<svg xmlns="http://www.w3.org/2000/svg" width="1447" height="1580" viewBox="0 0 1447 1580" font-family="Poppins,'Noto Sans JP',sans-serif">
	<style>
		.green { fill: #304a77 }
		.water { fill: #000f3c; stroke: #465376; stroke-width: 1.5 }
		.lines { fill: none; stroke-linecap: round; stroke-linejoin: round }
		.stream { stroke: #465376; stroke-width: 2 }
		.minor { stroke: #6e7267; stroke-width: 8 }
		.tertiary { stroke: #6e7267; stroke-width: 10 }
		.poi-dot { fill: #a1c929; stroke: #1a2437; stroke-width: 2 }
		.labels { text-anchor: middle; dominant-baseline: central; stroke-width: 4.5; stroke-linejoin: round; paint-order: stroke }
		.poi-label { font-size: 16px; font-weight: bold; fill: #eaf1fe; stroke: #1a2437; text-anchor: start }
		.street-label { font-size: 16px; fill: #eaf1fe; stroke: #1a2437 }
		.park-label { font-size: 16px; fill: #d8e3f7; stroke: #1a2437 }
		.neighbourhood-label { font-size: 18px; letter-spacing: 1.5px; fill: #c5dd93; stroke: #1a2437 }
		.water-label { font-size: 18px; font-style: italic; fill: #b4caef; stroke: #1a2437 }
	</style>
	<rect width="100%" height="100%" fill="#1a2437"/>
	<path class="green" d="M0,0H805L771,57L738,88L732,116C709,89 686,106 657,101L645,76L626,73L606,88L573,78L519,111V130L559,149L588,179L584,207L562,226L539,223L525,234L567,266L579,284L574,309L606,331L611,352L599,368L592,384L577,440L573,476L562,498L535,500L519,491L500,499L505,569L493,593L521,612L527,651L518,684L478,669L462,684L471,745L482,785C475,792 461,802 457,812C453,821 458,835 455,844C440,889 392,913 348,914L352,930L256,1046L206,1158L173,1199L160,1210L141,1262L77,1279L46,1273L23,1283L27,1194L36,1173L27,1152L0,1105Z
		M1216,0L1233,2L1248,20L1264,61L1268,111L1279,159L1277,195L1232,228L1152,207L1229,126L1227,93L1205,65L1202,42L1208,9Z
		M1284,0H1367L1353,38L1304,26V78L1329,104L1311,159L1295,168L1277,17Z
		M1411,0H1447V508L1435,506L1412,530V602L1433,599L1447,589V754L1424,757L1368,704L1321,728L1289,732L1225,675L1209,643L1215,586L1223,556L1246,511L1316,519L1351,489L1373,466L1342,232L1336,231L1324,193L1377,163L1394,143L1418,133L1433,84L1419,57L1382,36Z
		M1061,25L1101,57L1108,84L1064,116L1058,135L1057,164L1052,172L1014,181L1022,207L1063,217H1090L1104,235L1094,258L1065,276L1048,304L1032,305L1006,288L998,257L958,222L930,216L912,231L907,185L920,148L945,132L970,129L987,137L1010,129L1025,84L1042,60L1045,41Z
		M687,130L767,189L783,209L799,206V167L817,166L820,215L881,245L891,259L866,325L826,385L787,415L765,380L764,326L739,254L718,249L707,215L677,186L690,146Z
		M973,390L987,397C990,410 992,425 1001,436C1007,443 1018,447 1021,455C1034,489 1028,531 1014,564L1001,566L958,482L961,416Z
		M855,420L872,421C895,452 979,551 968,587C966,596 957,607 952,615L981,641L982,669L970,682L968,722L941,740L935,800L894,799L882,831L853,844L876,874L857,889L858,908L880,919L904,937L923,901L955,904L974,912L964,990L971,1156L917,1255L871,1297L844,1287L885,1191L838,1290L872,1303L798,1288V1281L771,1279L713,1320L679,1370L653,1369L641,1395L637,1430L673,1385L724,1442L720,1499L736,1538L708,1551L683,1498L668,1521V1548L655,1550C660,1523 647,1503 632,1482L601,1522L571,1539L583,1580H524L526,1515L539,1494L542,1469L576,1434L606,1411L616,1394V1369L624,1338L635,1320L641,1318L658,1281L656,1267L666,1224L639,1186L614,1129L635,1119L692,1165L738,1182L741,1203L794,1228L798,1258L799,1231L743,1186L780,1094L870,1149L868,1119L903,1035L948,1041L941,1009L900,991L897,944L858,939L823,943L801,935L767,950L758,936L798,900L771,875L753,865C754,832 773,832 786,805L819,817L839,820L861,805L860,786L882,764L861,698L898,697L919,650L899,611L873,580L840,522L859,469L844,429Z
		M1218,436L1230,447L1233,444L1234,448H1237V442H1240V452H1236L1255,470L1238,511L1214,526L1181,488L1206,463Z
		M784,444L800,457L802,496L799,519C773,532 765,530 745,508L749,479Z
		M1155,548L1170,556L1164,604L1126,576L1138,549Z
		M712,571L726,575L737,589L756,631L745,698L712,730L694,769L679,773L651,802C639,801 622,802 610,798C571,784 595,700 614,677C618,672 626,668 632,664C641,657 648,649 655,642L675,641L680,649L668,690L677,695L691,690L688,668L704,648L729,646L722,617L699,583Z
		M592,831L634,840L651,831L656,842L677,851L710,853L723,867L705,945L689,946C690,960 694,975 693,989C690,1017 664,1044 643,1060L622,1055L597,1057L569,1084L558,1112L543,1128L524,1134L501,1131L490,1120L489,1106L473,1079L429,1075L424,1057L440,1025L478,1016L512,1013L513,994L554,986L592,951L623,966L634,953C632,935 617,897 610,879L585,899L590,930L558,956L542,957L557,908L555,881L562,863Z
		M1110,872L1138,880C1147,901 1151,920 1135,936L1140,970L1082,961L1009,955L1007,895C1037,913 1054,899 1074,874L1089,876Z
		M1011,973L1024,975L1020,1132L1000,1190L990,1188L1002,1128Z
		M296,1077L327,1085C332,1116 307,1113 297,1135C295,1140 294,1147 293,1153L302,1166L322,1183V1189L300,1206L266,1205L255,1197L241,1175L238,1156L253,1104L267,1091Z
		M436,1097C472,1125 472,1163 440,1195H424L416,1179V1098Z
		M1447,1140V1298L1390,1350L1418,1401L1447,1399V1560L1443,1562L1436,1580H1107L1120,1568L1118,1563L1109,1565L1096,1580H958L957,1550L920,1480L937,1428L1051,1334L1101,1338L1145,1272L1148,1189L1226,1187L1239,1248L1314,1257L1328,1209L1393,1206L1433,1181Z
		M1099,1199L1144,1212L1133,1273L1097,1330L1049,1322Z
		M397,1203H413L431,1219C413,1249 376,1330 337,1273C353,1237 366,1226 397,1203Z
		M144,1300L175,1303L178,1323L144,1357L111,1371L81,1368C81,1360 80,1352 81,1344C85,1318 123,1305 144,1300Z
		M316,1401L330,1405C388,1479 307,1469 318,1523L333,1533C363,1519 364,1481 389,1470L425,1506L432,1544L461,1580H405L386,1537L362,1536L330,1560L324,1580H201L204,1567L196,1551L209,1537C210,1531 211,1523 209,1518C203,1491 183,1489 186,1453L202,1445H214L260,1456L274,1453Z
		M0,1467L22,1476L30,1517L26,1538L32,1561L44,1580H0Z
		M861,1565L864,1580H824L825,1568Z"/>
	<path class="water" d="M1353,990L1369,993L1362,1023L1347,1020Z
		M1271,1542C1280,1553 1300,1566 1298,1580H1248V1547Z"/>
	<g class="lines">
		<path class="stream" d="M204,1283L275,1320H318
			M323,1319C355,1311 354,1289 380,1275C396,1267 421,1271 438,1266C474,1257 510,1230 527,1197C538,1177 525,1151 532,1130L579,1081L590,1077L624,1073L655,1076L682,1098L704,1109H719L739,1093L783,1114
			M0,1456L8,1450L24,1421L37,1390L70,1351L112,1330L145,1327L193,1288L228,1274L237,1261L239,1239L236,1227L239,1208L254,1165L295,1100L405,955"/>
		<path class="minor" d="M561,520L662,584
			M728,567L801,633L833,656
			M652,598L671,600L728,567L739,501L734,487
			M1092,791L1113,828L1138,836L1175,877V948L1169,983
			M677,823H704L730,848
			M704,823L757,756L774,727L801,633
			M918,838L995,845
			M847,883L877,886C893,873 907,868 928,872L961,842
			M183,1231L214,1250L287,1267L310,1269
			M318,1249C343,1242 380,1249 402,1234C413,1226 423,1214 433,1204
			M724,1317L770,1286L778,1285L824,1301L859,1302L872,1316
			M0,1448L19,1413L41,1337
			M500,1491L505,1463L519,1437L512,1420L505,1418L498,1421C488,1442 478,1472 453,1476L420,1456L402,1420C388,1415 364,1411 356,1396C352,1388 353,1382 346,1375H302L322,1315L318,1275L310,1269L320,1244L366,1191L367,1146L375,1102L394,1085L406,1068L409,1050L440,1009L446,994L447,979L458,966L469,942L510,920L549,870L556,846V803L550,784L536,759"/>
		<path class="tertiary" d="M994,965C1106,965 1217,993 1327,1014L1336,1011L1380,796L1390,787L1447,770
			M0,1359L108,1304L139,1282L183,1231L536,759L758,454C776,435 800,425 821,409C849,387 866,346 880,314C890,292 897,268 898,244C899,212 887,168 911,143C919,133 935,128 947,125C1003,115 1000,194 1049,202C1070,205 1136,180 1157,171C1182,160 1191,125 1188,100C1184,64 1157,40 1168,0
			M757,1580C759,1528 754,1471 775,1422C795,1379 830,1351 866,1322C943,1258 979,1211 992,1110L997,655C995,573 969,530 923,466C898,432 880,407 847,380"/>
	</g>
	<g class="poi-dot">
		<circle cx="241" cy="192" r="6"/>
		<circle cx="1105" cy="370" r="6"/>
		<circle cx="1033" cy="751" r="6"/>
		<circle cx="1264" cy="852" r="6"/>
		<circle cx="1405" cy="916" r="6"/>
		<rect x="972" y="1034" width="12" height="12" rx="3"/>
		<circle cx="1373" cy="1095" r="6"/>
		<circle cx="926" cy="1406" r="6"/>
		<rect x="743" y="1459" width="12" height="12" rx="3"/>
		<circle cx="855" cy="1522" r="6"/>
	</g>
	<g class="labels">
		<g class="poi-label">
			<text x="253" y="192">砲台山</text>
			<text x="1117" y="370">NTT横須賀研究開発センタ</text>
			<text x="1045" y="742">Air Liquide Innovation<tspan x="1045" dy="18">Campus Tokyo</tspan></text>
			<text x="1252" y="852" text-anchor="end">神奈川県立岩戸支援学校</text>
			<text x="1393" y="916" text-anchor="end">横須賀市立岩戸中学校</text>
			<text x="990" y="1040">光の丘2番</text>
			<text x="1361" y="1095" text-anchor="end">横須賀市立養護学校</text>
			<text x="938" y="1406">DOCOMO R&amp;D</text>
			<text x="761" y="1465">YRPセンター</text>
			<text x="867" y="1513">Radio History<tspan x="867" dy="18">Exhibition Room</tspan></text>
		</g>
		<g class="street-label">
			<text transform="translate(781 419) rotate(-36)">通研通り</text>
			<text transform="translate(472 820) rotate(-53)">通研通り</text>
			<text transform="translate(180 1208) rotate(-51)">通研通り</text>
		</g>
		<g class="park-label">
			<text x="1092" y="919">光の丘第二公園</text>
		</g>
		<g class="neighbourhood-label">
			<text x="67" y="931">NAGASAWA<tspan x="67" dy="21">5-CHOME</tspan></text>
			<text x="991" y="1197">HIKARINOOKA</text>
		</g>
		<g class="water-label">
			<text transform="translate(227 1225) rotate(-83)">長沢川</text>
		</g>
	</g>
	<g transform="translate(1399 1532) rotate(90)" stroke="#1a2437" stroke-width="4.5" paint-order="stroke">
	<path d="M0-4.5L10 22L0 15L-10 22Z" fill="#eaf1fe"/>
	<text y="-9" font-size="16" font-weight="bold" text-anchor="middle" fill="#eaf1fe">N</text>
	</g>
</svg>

◆ Exercise objective ◆
The lines to copy are those in the listing that contain "middle".

◆ Answer to the exercise ◆
		.labels { text-anchor: middle; dominant-baseline: central; stroke-width: 4.5; stroke-linejoin: round; paint-order: stroke }
	<text y="-9" font-size="16" font-weight="bold" text-anchor="middle" fill="#eaf1fe">N</text>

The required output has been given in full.